Though still trailing above Rs1200, average cement price across Pakistan in the last recorded week (of Jan 19) has slid by Rs28 per bag compared to five weeks ago when it hit the peak at Rs1244. Prices have more or less been climbing since 2020—at the time, the price of a cement bag cost roughly between Rs560 and Rs580; half of what it is today. A steep ascent was seen during 2022 which continued well into 2023 and most recently 2024. In the past two weeks though, prices look like they are loosening up. Is this a significant enough decline to cause worry amongst cement players?
Let’s be real, this could be bad news—cement companies have been making solid profits off of really strong pricing power in the domestic market where demand has remained rather lethargic. Last year, despite a 16 percent reduction in total offtake, cement companies saw revenue improve 20 percent and before-tax earnings grow 9 percent. This was enabled by keeping prices up—revenue per ton sold for cement companies combined was up 42 percent in FY23. In the first quarter of the fiscal year—1QFY24—profitability remained intact and thriving.

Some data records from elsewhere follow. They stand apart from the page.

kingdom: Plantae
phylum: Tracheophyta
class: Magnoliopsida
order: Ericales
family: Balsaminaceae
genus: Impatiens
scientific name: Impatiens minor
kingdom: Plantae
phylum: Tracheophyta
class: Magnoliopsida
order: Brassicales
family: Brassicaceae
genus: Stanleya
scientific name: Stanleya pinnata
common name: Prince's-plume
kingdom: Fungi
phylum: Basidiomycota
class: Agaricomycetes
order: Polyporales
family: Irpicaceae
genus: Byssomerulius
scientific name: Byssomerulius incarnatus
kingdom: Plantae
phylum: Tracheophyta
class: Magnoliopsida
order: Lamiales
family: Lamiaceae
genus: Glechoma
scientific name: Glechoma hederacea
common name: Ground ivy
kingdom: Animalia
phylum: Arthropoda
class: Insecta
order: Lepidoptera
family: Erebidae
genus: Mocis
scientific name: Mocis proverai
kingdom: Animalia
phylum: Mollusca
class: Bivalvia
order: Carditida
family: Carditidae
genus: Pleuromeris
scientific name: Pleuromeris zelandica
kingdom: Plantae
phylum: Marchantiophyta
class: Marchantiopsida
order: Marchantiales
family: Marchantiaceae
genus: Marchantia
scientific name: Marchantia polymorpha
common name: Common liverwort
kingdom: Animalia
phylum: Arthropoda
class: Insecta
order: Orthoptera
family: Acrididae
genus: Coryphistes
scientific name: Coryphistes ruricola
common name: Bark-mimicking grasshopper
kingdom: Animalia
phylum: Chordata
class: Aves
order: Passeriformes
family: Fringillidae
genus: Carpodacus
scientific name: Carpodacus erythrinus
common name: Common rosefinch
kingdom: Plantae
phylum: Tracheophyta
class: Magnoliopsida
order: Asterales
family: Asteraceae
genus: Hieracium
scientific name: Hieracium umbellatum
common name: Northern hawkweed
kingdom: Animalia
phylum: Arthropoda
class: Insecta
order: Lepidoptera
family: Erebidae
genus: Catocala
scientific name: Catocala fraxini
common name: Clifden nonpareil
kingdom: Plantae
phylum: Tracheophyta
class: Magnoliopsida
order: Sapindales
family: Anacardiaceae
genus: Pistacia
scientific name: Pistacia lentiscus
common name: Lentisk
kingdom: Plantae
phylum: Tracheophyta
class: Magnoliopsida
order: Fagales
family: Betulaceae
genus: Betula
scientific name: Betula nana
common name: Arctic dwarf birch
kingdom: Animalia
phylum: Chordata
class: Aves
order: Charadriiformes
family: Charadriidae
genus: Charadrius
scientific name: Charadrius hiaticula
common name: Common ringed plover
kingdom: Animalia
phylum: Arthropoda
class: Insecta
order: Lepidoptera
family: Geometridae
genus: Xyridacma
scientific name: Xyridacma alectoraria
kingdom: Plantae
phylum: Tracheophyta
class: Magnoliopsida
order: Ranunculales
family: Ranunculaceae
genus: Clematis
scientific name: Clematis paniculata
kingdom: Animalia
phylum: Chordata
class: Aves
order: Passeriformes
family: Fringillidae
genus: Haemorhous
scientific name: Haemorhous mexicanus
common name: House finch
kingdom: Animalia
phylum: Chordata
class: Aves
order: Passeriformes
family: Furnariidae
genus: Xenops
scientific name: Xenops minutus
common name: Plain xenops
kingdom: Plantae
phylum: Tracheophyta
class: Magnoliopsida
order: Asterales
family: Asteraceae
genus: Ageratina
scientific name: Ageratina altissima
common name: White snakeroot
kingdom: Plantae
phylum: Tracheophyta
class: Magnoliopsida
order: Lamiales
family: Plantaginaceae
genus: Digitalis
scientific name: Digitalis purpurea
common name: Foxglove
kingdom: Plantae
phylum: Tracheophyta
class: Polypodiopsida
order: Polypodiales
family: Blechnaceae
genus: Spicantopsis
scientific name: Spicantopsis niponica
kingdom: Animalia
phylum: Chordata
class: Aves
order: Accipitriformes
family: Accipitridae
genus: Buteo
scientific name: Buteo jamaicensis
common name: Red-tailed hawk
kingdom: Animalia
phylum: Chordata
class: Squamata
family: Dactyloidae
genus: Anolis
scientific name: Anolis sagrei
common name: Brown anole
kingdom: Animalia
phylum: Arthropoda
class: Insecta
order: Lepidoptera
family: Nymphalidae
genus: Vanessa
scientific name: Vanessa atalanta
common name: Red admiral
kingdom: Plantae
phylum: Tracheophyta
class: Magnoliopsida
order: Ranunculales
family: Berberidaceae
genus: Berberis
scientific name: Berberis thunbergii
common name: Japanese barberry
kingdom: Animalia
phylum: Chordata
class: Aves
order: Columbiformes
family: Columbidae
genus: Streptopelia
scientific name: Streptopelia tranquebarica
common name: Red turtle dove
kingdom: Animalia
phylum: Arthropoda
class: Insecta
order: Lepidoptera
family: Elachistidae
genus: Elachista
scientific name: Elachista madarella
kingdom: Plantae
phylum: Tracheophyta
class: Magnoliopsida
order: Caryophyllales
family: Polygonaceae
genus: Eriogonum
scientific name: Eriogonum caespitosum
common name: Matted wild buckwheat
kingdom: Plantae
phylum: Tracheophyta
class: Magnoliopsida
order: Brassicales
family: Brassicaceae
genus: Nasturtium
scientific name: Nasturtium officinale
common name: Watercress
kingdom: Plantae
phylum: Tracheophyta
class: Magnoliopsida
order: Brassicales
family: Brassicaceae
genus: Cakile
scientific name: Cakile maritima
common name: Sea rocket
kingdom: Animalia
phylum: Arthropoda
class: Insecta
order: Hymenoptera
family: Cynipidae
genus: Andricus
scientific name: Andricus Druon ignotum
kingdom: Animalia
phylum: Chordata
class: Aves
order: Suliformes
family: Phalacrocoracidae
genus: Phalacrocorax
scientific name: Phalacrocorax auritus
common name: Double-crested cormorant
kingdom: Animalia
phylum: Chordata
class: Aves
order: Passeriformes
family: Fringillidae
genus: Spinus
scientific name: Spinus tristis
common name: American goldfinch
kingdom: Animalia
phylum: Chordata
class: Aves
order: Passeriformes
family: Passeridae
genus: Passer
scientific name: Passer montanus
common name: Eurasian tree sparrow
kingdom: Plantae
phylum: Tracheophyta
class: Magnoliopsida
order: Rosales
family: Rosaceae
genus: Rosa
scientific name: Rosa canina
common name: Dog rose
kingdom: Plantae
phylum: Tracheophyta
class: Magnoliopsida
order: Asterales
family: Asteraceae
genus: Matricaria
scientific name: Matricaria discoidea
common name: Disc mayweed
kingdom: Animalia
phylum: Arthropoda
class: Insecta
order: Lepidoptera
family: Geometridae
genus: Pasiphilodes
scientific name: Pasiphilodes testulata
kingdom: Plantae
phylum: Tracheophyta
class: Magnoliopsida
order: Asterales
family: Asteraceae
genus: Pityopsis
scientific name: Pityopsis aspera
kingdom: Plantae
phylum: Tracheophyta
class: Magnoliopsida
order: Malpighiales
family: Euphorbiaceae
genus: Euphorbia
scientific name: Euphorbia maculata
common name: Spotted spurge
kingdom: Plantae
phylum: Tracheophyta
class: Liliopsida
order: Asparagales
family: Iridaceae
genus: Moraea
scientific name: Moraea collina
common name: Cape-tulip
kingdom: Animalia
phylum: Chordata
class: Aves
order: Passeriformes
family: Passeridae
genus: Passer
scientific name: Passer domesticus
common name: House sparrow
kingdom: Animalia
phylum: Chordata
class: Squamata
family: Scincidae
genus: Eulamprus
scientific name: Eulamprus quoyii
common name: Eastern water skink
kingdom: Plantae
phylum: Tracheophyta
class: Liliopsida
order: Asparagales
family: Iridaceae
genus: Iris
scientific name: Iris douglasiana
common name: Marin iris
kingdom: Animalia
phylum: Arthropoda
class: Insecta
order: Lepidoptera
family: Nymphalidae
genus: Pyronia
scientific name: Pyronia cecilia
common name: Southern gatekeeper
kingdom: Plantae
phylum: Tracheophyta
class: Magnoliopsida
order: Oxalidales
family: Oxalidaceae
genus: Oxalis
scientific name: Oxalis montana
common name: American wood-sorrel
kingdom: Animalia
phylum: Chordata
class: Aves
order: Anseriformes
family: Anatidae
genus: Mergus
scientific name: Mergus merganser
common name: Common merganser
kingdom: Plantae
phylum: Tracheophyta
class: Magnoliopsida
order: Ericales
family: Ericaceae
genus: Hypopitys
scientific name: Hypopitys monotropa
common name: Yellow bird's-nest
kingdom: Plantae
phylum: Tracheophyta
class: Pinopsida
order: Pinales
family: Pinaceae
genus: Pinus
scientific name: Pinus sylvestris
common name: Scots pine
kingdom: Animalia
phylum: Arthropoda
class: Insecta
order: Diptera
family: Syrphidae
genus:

Earnings catapulted by 45 percent cumulatively which is impressive considering how “bad” the economy has been doing.
On the demand side, while domestic markets continued to yawn, exports took off growing in triple-digits. Still not at their peak—in neither metric tons, nor sales mix—this demand improvement helped. However, because companies have been expanding capacities over the past few years, capacity utilization slid to 57 percent in 1QFY24 and stood at 58 percent in 2QFY24. Only a very powerful force of nature could turn around fortunes on the demand and capacity utilization side as most demand dampeners are up—cost of construction is prohibitively high causing project delays, cost overruns and slowdown in new project announcements while public development spending is down.
If prices do soften, the rest of the fiscal year will prove rather destabilizing for cement manufacturers who have managed to stay afloat amid an economy that hit quite the virtual iceberg a while ago.